**Task brief:** Please locate every line in the data below that contains the word "each" and copy those lines.

Data items
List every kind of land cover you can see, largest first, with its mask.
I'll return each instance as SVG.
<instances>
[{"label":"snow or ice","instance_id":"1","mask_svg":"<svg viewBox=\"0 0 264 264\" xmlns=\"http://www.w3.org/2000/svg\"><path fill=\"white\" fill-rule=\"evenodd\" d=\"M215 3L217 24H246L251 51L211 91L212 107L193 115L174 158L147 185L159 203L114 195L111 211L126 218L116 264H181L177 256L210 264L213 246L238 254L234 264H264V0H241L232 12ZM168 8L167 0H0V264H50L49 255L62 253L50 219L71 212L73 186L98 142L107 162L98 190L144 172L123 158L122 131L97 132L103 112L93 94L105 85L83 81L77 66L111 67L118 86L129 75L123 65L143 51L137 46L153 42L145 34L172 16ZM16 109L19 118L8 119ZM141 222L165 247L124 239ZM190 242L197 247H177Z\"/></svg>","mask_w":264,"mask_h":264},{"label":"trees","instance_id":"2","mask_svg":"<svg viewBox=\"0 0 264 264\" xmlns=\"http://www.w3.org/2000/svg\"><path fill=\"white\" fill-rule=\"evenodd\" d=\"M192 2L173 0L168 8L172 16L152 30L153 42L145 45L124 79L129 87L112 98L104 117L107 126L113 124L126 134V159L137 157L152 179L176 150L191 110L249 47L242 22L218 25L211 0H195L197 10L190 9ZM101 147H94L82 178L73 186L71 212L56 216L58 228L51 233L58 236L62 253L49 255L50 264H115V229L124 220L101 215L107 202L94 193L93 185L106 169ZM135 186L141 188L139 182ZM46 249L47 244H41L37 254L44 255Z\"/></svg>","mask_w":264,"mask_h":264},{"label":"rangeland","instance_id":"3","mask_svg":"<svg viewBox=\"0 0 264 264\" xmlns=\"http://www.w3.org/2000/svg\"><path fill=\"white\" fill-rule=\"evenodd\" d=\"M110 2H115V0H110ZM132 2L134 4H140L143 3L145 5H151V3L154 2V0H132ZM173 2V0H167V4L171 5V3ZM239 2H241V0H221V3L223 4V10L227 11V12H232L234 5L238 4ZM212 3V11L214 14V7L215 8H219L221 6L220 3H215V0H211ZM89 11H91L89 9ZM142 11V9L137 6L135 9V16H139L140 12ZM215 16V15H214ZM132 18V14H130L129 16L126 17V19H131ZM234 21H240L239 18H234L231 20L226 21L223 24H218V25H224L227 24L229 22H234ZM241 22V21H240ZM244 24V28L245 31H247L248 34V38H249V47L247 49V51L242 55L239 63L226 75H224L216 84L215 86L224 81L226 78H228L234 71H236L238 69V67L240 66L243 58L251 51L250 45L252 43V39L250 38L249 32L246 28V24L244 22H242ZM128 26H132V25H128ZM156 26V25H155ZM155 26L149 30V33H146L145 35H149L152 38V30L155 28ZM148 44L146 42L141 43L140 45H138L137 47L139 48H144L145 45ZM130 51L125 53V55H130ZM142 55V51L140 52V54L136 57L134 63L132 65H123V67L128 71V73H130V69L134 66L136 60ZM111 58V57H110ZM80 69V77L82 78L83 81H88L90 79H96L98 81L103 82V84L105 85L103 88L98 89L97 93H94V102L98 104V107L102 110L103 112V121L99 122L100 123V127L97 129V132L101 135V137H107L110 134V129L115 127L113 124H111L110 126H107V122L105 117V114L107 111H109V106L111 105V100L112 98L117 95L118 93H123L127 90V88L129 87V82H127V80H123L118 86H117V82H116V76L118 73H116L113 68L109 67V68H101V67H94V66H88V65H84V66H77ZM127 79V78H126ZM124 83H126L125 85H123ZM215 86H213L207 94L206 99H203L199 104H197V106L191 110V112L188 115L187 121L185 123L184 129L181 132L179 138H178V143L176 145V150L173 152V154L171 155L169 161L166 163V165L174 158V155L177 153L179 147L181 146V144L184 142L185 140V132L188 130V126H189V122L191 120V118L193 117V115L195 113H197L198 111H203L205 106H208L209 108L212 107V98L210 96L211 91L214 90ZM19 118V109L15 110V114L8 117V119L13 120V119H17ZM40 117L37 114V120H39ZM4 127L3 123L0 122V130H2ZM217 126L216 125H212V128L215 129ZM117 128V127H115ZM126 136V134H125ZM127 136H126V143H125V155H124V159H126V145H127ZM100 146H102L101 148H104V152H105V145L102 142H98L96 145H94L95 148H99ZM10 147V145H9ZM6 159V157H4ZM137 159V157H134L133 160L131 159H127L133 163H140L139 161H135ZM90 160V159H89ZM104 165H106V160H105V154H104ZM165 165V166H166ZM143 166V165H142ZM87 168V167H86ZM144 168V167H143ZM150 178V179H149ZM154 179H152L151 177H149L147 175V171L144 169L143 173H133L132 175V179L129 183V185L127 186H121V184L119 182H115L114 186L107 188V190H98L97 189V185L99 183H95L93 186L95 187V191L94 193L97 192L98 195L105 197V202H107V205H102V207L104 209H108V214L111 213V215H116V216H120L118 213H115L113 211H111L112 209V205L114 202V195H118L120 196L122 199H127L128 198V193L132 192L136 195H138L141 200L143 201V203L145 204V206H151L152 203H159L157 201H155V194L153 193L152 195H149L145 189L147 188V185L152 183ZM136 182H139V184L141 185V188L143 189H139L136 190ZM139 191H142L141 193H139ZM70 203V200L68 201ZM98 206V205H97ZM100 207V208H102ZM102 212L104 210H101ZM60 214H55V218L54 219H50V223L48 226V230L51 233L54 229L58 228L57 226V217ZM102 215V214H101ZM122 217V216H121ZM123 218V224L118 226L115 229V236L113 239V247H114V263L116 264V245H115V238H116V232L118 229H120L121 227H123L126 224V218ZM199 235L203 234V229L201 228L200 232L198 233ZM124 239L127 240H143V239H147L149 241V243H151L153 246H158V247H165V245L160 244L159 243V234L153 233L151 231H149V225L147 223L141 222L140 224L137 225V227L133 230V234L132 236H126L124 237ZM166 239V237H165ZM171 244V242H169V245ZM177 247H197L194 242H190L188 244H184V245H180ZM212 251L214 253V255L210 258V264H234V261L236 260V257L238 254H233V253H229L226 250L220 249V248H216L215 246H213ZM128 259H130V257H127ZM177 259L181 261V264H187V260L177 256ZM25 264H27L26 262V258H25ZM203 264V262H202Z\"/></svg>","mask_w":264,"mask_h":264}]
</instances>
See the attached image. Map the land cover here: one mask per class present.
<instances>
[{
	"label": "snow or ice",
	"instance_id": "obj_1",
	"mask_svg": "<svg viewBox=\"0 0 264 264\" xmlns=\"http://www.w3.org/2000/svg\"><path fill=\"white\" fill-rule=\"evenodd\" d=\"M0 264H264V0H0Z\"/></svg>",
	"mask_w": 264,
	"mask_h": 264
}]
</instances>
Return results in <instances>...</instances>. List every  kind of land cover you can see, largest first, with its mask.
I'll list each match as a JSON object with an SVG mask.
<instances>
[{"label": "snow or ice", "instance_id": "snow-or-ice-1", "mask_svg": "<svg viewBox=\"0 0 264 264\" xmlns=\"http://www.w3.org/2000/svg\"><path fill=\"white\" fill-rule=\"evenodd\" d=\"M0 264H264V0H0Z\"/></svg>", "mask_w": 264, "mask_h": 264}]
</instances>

**Result for this exercise:**
I'll return each instance as SVG.
I'll list each match as a JSON object with an SVG mask.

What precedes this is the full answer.